Task statement: All records are to be restated word for word, with pictures excluded.

Dataset content:
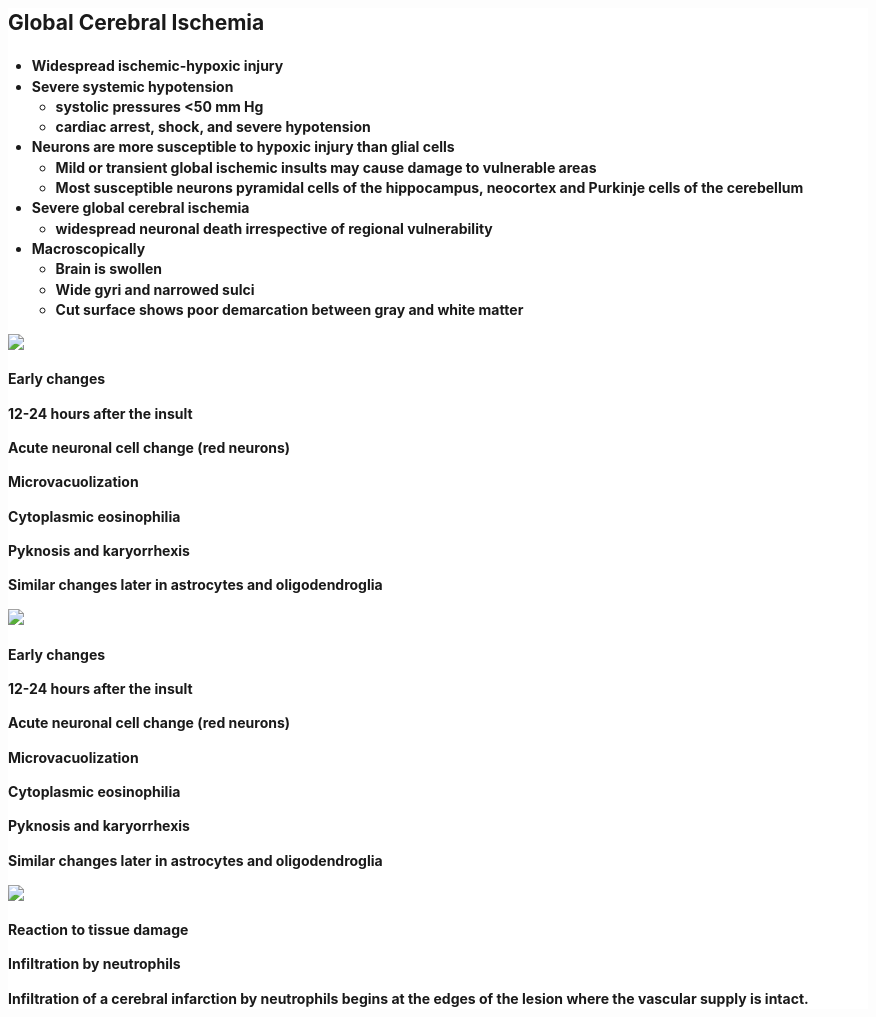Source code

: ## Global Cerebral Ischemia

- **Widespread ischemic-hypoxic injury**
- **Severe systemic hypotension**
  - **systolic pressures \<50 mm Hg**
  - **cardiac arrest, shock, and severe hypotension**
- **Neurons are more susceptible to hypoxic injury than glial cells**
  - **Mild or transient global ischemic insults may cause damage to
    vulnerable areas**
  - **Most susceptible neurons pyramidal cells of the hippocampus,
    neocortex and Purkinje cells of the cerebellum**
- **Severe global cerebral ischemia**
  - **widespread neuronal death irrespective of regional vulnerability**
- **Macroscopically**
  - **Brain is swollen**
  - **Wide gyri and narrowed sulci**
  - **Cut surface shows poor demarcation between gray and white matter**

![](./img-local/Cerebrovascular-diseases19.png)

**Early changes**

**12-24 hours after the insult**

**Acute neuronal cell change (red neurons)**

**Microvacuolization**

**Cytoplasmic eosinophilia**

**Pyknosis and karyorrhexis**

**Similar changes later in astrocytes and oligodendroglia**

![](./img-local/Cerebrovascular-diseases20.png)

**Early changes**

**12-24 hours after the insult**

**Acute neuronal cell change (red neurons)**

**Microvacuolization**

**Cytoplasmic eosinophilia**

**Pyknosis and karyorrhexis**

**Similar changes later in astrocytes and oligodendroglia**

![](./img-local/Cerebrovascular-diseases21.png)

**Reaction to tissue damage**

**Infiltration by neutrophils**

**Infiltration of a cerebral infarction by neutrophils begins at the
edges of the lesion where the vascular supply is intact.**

Output below:
Source code

: ## Global Cerebral Ischemia

- **Widespread ischemic-hypoxic injury**
- **Severe systemic hypotension**
  - **systolic pressures \<50 mm Hg**
  - **cardiac arrest, shock, and severe hypotension**
- **Neurons are more susceptible to hypoxic injury than glial cells**
  - **Mild or transient global ischemic insults may cause damage to
    vulnerable areas**
  - **Most susceptible neurons pyramidal cells of the hippocampus,
    neocortex and Purkinje cells of the cerebellum**
- **Severe global cerebral ischemia**
  - **widespread neuronal death irrespective of regional vulnerability**
- **Macroscopically**
  - **Brain is swollen**
  - **Wide gyri and narrowed sulci**
  - **Cut surface shows poor demarcation between gray and white matter**

![](./img-local/Cerebrovascular-diseases19.png)

**Early changes**

**12-24 hours after the insult**

**Acute neuronal cell change (red neurons)**

**Microvacuolization**

**Cytoplasmic eosinophilia**

**Pyknosis and karyorrhexis**

**Similar changes later in astrocytes and oligodendroglia**

![](./img-local/Cerebrovascular-diseases20.png)

**Early changes**

**12-24 hours after the insult**

**Acute neuronal cell change (red neurons)**

**Microvacuolization**

**Cytoplasmic eosinophilia**

**Pyknosis and karyorrhexis**

**Similar changes later in astrocytes and oligodendroglia**

![](./img-local/Cerebrovascular-diseases21.png)

**Reaction to tissue damage**

**Infiltration by neutrophils**

**Infiltration of a cerebral infarction by neutrophils begins at the
edges of the lesion where the vascular supply is intact.**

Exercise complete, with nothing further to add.